Dalam bukunya The Coming Wave (2023), Mustafa Suleyman memperingatkan bahwa AI seperti DeepSeek bukan hanya soal inovasi dan efisiensi. AI juga dapat menjadi alat yang mampu menggeser keseimbangan geopolitik dan ekonomi global.
Sorotannya tentang fenomena “The Containment Problem” — tantangan dalam mengendalikan teknologi yang berkembang terlalu cepat —, jika tidak diatur dengan baik maka AI bisa menjadi alat untuk mempercepat ketimpangan digital dan penyebaran disinformasi.
“Teknologi AI tidak bisa dihentikan, tetapi kita harus menemukan cara untuk mengendalikannya sebelum ia mengendalikan kita,” tulis Suleyman.

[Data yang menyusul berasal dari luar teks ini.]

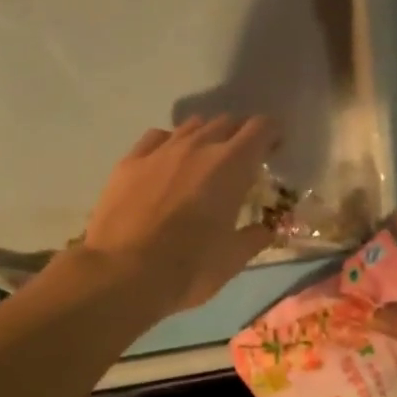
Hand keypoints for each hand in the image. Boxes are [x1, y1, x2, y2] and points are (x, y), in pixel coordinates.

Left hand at [82, 116, 278, 316]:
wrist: (122, 274)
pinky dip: (169, 144)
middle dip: (238, 136)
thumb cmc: (188, 268)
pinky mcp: (130, 161)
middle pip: (226, 122)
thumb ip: (254, 238)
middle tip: (240, 162)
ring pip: (191, 126)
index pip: (260, 128)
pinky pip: (157, 138)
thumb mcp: (232, 260)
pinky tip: (166, 164)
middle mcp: (198, 146)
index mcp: (231, 165)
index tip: (274, 149)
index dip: (272, 134)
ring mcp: (160, 150)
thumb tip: (265, 229)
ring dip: (205, 137)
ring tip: (203, 162)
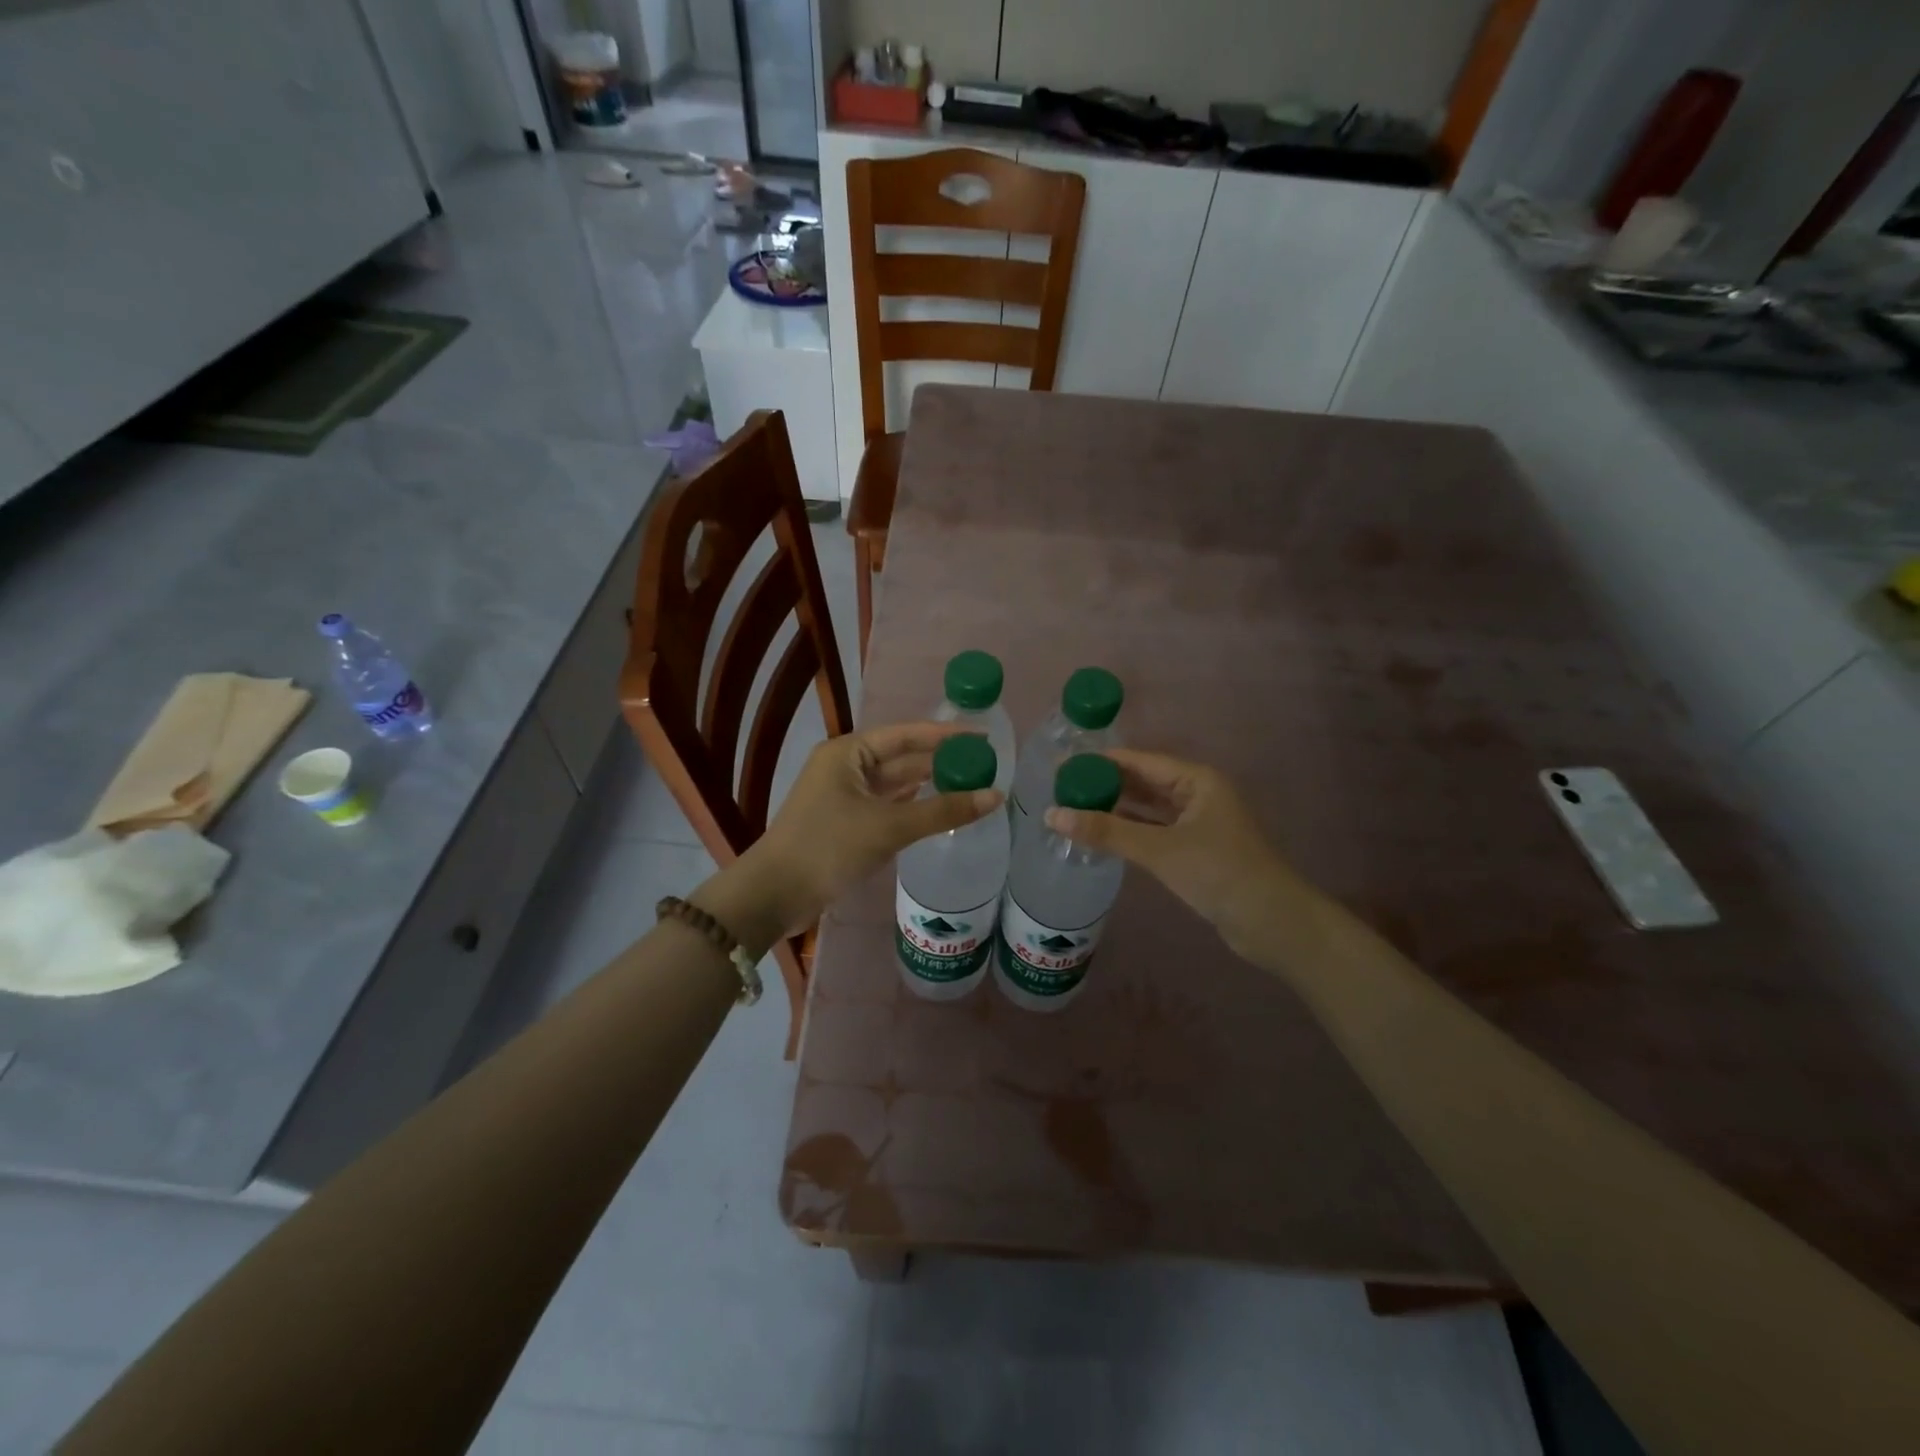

DeepSeek membuktikan bahwa inovasi AI tidak lagi hanya datang dari Silicon Valley. Dengan strategi murah, efisien, dan open-source, AI asal China ini membuka peluang lebih banyak pihak untuk mengakses teknologi canggih tanpa ketergantungan pada raksasa teknologi Barat. Hanya saja, masa depan DeepSeek masih dipenuhi dengan tantangan, dari keamanan data hingga persaingan regulasi internasional. Jika mampu mengatasi kendala ini, DeepSeek bisa menjadi pemain utama dalam revolusi AI. Revolusi AI memang belum berhenti, dan DeepSeek bisa menjadi salah satu penggerak utamanya.